> **AIM OF THE EXERCISE**
Nothing but text lines should be duplicated: start with the first line of the listing below and stop after the line holding "Introduction", omitting pictures.
[[ AVAILABLE RECORDS, beginning ]]
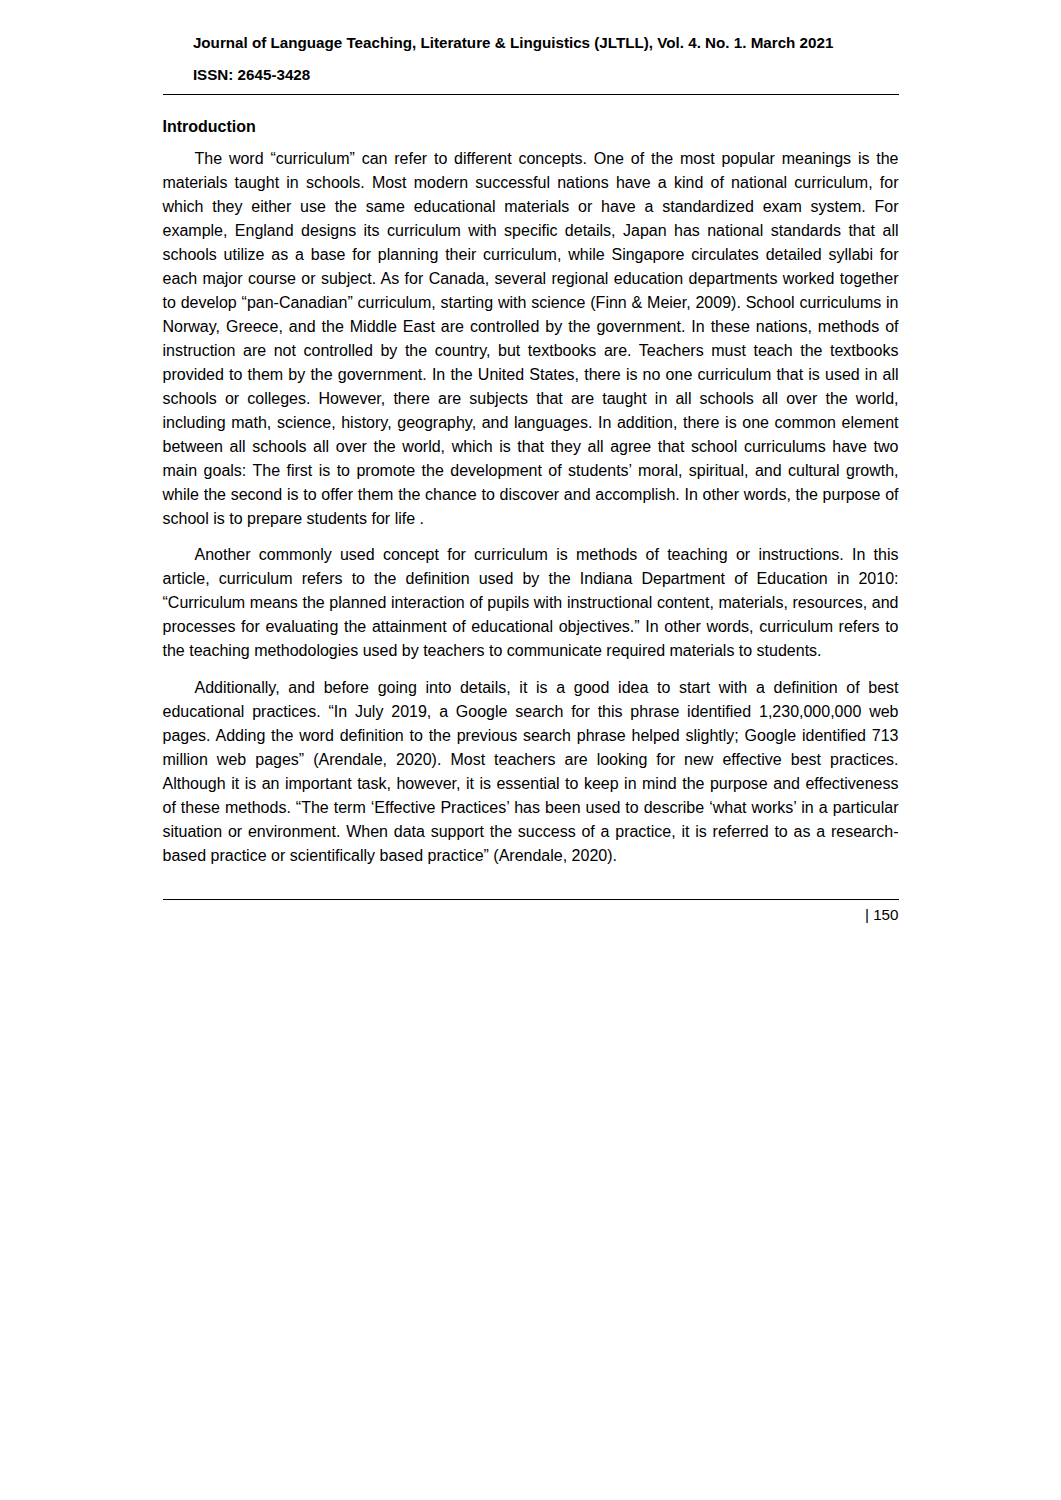Journal of Language Teaching, Literature & Linguistics (JLTLL), Vol. 4. No. 1. March 2021
ISSN: 2645-3428
Introduction
The word “curriculum” can refer to different concepts. One of the most popular meanings is the materials taught in schools. Most modern successful nations have a kind of national curriculum, for which they either use the same educational materials or have a standardized exam system. For example, England designs its curriculum with specific details, Japan has national standards that all schools utilize as a base for planning their curriculum, while Singapore circulates detailed syllabi for each major course or subject. As for Canada, several regional education departments worked together to develop “pan-Canadian” curriculum, starting with science (Finn & Meier, 2009). School curriculums in Norway, Greece, and the Middle East are controlled by the government. In these nations, methods of instruction are not controlled by the country, but textbooks are. Teachers must teach the textbooks provided to them by the government. In the United States, there is no one curriculum that is used in all schools or colleges. However, there are subjects that are taught in all schools all over the world, including math, science, history, geography, and languages. In addition, there is one common element between all schools all over the world, which is that they all agree that school curriculums have two main goals: The first is to promote the development of students’ moral, spiritual, and cultural growth, while the second is to offer them the chance to discover and accomplish. In other words, the purpose of school is to prepare students for life .
Another commonly used concept for curriculum is methods of teaching or instructions. In this article, curriculum refers to the definition used by the Indiana Department of Education in 2010: “Curriculum means the planned interaction of pupils with instructional content, materials, resources, and processes for evaluating the attainment of educational objectives.” In other words, curriculum refers to the teaching methodologies used by teachers to communicate required materials to students.
Additionally, and before going into details, it is a good idea to start with a definition of best educational practices. “In July 2019, a Google search for this phrase identified 1,230,000,000 web pages. Adding the word definition to the previous search phrase helped slightly; Google identified 713 million web pages” (Arendale, 2020). Most teachers are looking for new effective best practices. Although it is an important task, however, it is essential to keep in mind the purpose and effectiveness of these methods. “The term ‘Effective Practices’ has been used to describe ‘what works’ in a particular situation or environment. When data support the success of a practice, it is referred to as a research-based practice or scientifically based practice” (Arendale, 2020).
| 150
[[ AVAILABLE RECORDS, end ]]
> **EXPECTED OUTPUT**
Journal of Language Teaching, Literature & Linguistics (JLTLL), Vol. 4. No. 1. March 2021
ISSN: 2645-3428
Introduction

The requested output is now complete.